Knowing that the pup was okay, Shelly stooped in front of her son. She didn’t try to touch him. At this point it would have sent him over the edge. She just told him that everything was okay.
Sammy was looking at his hands, they were in his lap twisting and turning, his fingers wiggled and he brought them up to his face where they floated and flittered in front of is eyes, twining and intertwining like butterflies.
‘Carthenage is his name. That is his name. Carthenage is his name. That’s a good name. Carthenage is his name.
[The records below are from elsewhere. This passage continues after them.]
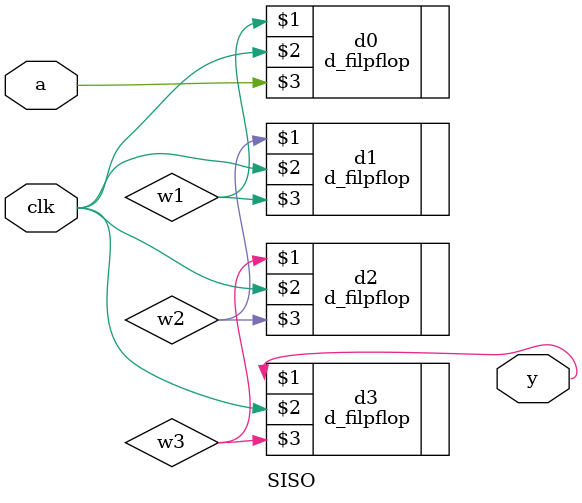
<source format=v>
module SISO(y,clk,a);
output y;
input clk,a;
wire w1,w2,w3;
d_filpflop d0(w1,clk,a);
d_filpflop d1(w2,clk,w1);
d_filpflop d2(w3,clk,w2);
d_filpflop d3(y,clk,w3);
endmodule


</source>
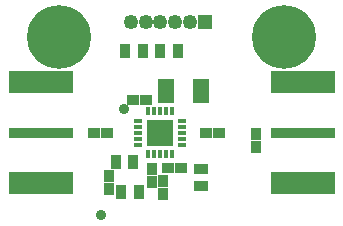
<source format=gbr>
G04 #@! TF.FileFunction,Soldermask,Top*
%FSLAX46Y46*%
G04 Gerber Fmt 4.6, Leading zero omitted, Abs format (unit mm)*
G04 Created by KiCad (PCBNEW 4.0.7-e2-6376~58~ubuntu16.04.1) date Wed May  9 12:33:34 2018*
%MOMM*%
%LPD*%
G01*
G04 APERTURE LIST*
%ADD10C,0.100000*%
%ADD11C,0.900000*%
%ADD12C,5.400000*%
%ADD13R,5.480000X1.900000*%
%ADD14R,5.480000X0.820000*%
%ADD15R,0.900000X1.000000*%
%ADD16R,1.000000X0.900000*%
%ADD17R,1.400000X2.000000*%
%ADD18R,0.900000X1.300000*%
%ADD19R,1.300000X0.900000*%
%ADD20R,1.250000X1.250000*%
%ADD21C,1.250000*%
%ADD22R,0.800000X0.350000*%
%ADD23R,0.350000X0.800000*%
%ADD24R,2.300000X2.300000*%
G04 APERTURE END LIST*
D10*
D11*
X168300000Y-94900000D03*
X170300000Y-85900000D03*
D12*
X183800000Y-79800000D03*
D13*
X185400000Y-92150000D03*
X185400000Y-83650000D03*
D14*
X185400000Y-87900000D03*
D13*
X163200000Y-83650000D03*
X163200000Y-92150000D03*
D14*
X163200000Y-87900000D03*
D15*
X173600000Y-93100000D03*
X173600000Y-92000000D03*
D16*
X168850000Y-87900000D03*
X167750000Y-87900000D03*
D15*
X169000000Y-92650000D03*
X169000000Y-91550000D03*
D16*
X172100000Y-85150000D03*
X171000000Y-85150000D03*
D15*
X172600000Y-92050000D03*
X172600000Y-90950000D03*
D17*
X176800000Y-84400000D03*
X173800000Y-84400000D03*
D16*
X175100000Y-90900000D03*
X174000000Y-90900000D03*
X178350000Y-87900000D03*
X177250000Y-87900000D03*
D15*
X181400000Y-89150000D03*
X181400000Y-88050000D03*
D18*
X171550000Y-92900000D03*
X170050000Y-92900000D03*
X169550000Y-90400000D03*
X171050000Y-90400000D03*
X173350000Y-81000000D03*
X174850000Y-81000000D03*
X170350000Y-81000000D03*
X171850000Y-81000000D03*
D19*
X176800000Y-92450000D03*
X176800000Y-90950000D03*
D12*
X164800000Y-79800000D03*
D20*
X177100000Y-78500000D03*
D21*
X175850000Y-78500000D03*
X174600000Y-78500000D03*
X173350000Y-78500000D03*
X172100000Y-78500000D03*
X170850000Y-78500000D03*
D22*
X171450000Y-86884000D03*
X171450000Y-87392000D03*
X171450000Y-87900000D03*
X171450000Y-88408000D03*
X171450000Y-88916000D03*
D23*
X172284000Y-89750000D03*
X172792000Y-89750000D03*
X173300000Y-89750000D03*
X173808000Y-89750000D03*
X174308000Y-89750000D03*
D22*
X175150000Y-88916000D03*
X175150000Y-88408000D03*
X175150000Y-87900000D03*
X175150000Y-87392000D03*
X175150000Y-86884000D03*
D23*
X174316000Y-86050000D03*
X173808000Y-86050000D03*
X173300000Y-86050000D03*
X172792000Y-86050000D03*
X172284000Y-86050000D03*
D24*
X173300000Y-87900000D03*
M02*

</source>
That’s a good name.’ Sammy was on a loop.
He was coming to terms with the change. Shelly was delighted to hear him repeating the dog’s name. It told her that, even after the frightening experience of having the pup scratching at him to get up, Sammy wasn’t denouncing the dog as a bad thing. She felt that by saying his name Sammy was claiming ownership of the dog.
It could have gone better, and the puppy was going to have to learn that Sammy couldn’t be jumped all over, but it could have been a disaster. Shelly was cautiously optimistic. ‘You know honey, he’s so small and fragile that we have to be very careful and try really hard not to hurt him. You should have put him on a lead,’ she shot at her husband.
‘Carthenage needs his lead. That’s what Cathenage needs,’ Sammy said before lurching into pages of text that he’d read in a book on dog behaviour.